Le syndicat des copropriétaires s’en rapporte sur cette demande.
Compte tenu de la situation économique de M. [L], il convient de lui accorder des délais de paiement dans les termes du dispositif ci-après, étant précisé qu’en cas de non respect des modalités du délai accordé et de non paiement d’un seul versement à son échéance, la totalité de la somme restant due deviendra immédiatement exigible.
Sur les autres demandes
M. [L], qui succombe, sera condamné aux entiers dépens.
Il serait inéquitable de laisser à la charge du syndicat des copropriétaires les frais irrépétibles engagés et non compris dans les dépens.

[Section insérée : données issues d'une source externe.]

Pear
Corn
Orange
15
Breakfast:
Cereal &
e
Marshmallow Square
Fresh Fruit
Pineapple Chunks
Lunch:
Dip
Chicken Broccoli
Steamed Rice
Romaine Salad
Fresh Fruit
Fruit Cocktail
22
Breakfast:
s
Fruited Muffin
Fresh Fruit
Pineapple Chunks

Ainsi, M. [L] sera condamné à lui payer la somme de 1000 euros sur le fondement de l’article 700 du code de procédure civile.
En application de l’article 481-1 du code de procédure civile, le jugement est exécutoire à titre provisoire.
PAR CES MOTIFS
Statuant selon la procédure accélérée au fond, par mise à disposition au greffe, par jugement contradictoire et en premier ressort,
Condamne M. [R] [L] à payer au syndicat des copropriétaires de la Résidence LA [Localité 7] MUREAUX, sise [Adresse 5], pris en la personne de son syndic en exercice, la somme de 2.403,55 euros au titre des charges de copropriété échues au 30 avril 2025, appels de charges et du fonds travaux du deuxième trimestre de l’exercice 2025 inclus ;
Condamne M. [R] [L] à payer au syndicat des copropriétaires de la Résidence LA [Localité 7] MUREAUX, sise [Adresse 5], pris en la personne de son syndic en exercice, la somme de 380,90 euros au titre des provisions à échoir devenues exigibles par l’effet de la déchéance du terme ;
Condamne M. [R] [L] à payer au syndicat des copropriétaires de la Résidence LA [Localité 7] MUREAUX, sise [Adresse 5], pris en la personne de son syndic en exercice, la somme de 156,15 euros au titre des frais de l’article 10-1 de la loi du 10 juillet 1965 ;
Condamne M. [R] [L] à payer au syndicat des copropriétaires de la Résidence LA [Localité 7] MUREAUX, sise [Adresse 5], pris en la personne de son syndic en exercice, la somme de 300 euros à titre de dommages et intérêts ;
Autorise M. [R] [L] à s’acquitter des sommes ci-dessus, en plus des charges courantes, par 10 versements mensuels de 300 euros, et un 11ème versement de 240,60 euros, le premier versement devant intervenir au plus tard le 15 du mois suivant la signification du présent jugement et les versements suivants au plus tard le 15 de chaque mois ;
Dit que, faute pour M. [R] [L] de payer au terme fixé, tout ou partie de cette somme, le tout deviendra immédiatement exigible ;
Condamne M. [R] [L] à payer au syndicat des copropriétaires de la Résidence LA [Localité 7] MUREAUX, sise [Adresse 4]), pris en la personne de son syndic en exercice, la somme de 1.000 euros au titre de l’article 700 du code de procédure civile ;
Condamne M. [R] [L] aux dépens ;
Déboute le syndicat des copropriétaires de la Résidence LA [Localité 7] MUREAUX, sise [Adresse 4]), représenté par son syndic en exercice, du surplus de ses demandes ;
Rappelle que l’exécution provisoire est de droit.
Prononcé par mise à disposition au greffe le 11 JUILLET 2025 par Lucile CELIER-DENNERY, Vice-Présidente, assistée de Carla LOPES DOS SANTOS, Greffier, lesquelles ont signé la minute de la présente décision.